Start of Dataset content
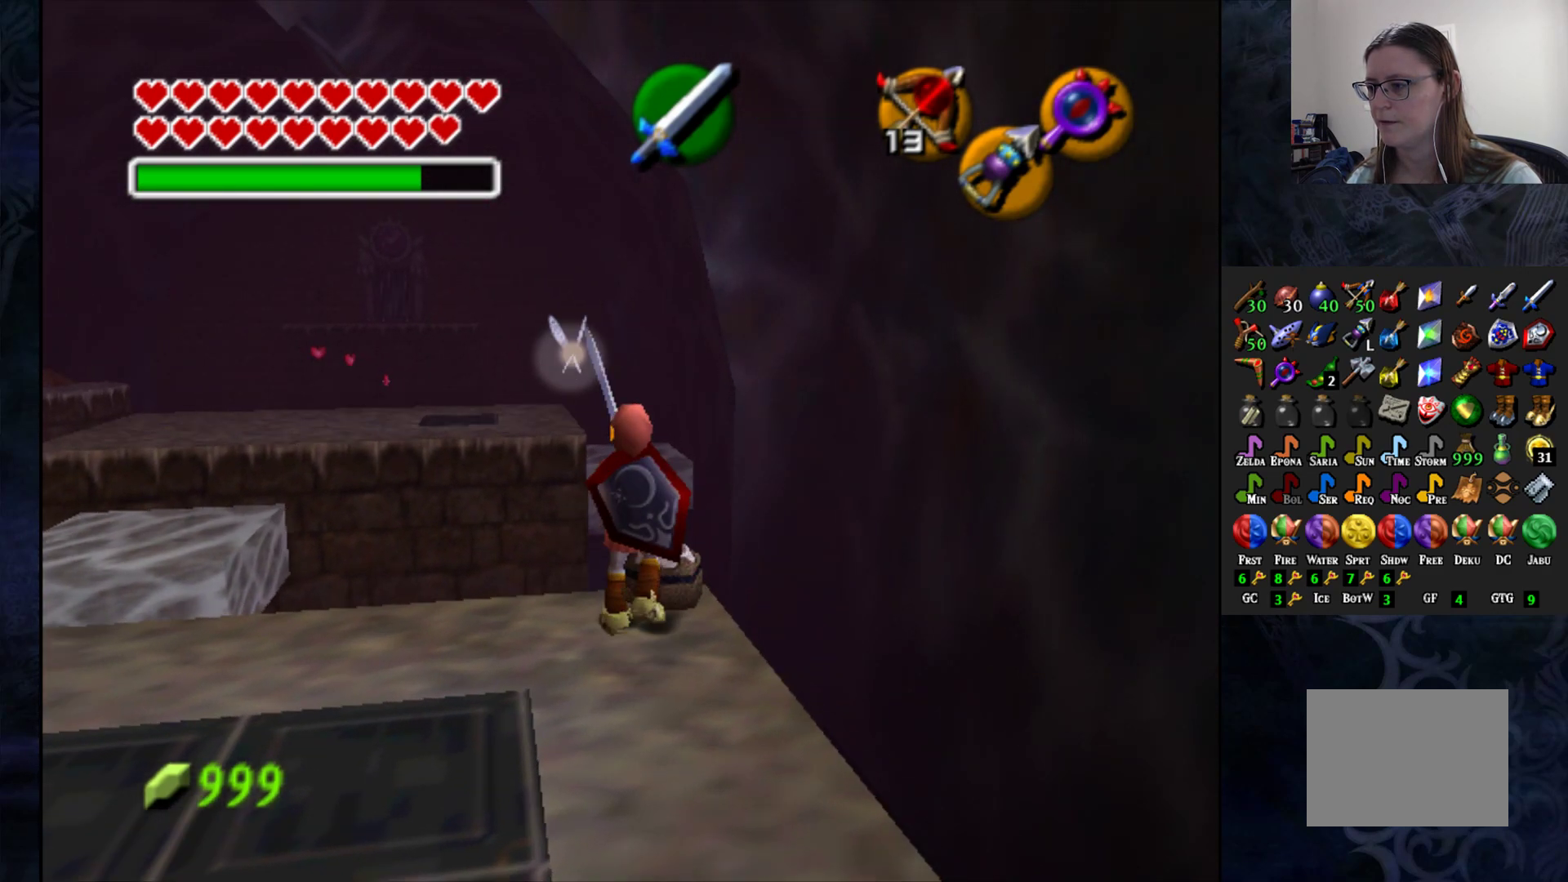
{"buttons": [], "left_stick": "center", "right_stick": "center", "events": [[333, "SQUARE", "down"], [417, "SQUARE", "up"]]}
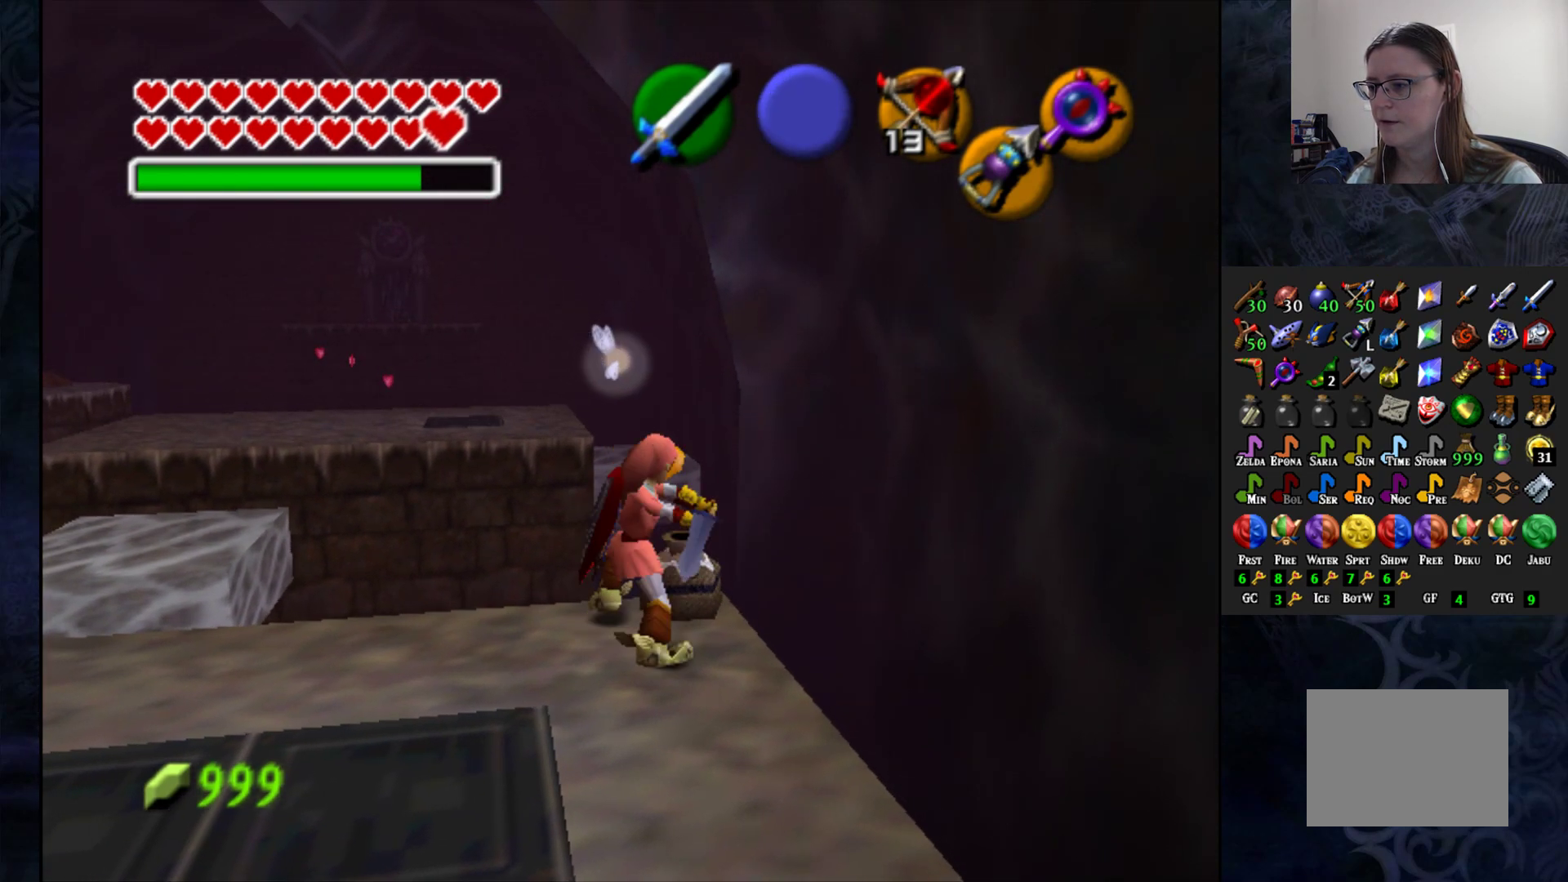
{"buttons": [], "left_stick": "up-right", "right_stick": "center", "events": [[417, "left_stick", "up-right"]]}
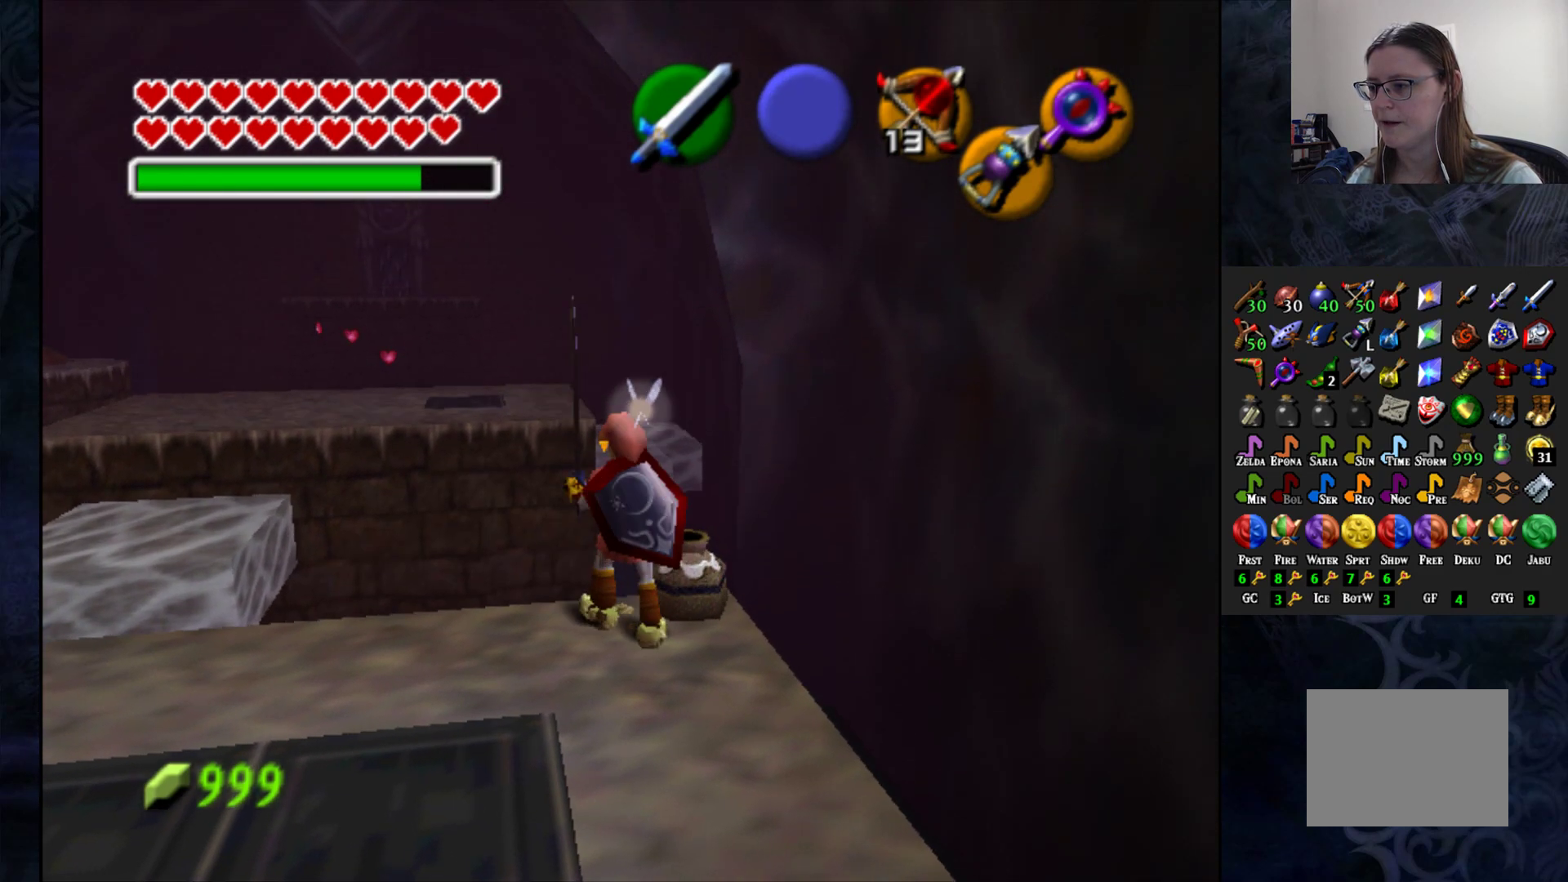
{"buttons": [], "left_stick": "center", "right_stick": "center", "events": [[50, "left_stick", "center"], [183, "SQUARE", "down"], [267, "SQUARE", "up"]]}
End of Dataset content
Activity:
Your job is to reproduce the material exactly. Keep pictures out of it.

Your solution:
{"buttons": [], "left_stick": "center", "right_stick": "center", "events": [[333, "SQUARE", "down"], [417, "SQUARE", "up"]]}
{"buttons": [], "left_stick": "up-right", "right_stick": "center", "events": [[417, "left_stick", "up-right"]]}
{"buttons": [], "left_stick": "center", "right_stick": "center", "events": [[50, "left_stick", "center"], [183, "SQUARE", "down"], [267, "SQUARE", "up"]]}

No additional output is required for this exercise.